● **Short problem**:
Which lines in the items below contain the word "ventricle"? Show each such line in full, treating case as significant.

● **Entries supplied**:

◇ ◇ ◇

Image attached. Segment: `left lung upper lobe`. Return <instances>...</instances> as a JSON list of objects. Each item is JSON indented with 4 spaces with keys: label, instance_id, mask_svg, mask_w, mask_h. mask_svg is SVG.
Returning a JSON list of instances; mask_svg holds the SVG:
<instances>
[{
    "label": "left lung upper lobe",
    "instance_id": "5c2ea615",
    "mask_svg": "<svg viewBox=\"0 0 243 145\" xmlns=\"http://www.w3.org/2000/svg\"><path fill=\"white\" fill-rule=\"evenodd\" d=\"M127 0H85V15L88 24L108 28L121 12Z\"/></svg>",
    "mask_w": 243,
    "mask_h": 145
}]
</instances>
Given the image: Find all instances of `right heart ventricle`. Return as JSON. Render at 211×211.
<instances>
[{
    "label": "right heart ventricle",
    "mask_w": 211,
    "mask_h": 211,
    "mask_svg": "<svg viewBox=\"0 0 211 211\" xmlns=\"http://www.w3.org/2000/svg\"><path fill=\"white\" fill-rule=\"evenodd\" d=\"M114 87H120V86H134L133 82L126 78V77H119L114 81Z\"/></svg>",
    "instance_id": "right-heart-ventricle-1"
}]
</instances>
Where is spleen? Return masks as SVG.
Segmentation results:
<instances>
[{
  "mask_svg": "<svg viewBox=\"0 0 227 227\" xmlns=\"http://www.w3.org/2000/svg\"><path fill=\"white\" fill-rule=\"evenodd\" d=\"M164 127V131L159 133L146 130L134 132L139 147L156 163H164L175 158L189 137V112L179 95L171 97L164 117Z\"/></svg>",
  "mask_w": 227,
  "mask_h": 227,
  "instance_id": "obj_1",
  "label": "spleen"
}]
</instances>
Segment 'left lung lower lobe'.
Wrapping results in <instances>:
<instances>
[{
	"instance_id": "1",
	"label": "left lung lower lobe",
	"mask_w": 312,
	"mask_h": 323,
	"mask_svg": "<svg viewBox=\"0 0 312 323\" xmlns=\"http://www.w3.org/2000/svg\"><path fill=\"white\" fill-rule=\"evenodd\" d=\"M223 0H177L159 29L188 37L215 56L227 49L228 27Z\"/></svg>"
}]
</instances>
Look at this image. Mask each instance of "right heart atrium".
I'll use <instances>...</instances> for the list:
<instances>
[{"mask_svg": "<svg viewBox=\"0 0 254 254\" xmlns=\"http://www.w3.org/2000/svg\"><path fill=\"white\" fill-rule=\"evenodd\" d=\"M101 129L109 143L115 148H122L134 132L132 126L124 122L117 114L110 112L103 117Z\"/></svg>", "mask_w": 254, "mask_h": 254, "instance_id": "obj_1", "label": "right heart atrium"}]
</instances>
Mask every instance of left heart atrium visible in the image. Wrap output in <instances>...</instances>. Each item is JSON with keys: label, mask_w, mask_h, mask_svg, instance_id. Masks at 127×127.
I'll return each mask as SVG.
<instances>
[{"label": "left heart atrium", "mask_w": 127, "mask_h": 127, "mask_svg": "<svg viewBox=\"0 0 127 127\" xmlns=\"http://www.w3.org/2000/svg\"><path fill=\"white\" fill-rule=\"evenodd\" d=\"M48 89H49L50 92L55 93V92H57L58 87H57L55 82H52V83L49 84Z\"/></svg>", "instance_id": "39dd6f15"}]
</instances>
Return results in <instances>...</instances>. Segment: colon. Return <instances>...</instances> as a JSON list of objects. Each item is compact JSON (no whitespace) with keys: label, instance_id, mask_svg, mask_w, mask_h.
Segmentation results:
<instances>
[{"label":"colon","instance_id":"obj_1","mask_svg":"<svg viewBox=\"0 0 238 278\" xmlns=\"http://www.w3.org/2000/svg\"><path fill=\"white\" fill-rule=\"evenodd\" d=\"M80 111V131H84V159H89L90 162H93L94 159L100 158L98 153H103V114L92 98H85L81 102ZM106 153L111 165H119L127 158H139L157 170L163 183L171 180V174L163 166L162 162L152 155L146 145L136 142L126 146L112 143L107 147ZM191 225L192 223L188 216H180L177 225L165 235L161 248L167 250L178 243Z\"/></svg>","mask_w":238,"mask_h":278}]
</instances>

◇ ◇ ◇

● **Full response**:
Given the image: Find all instances of `right heart ventricle`. Return as JSON. Render at 211×211.
    "label": "right heart ventricle",
    "instance_id": "right-heart-ventricle-1"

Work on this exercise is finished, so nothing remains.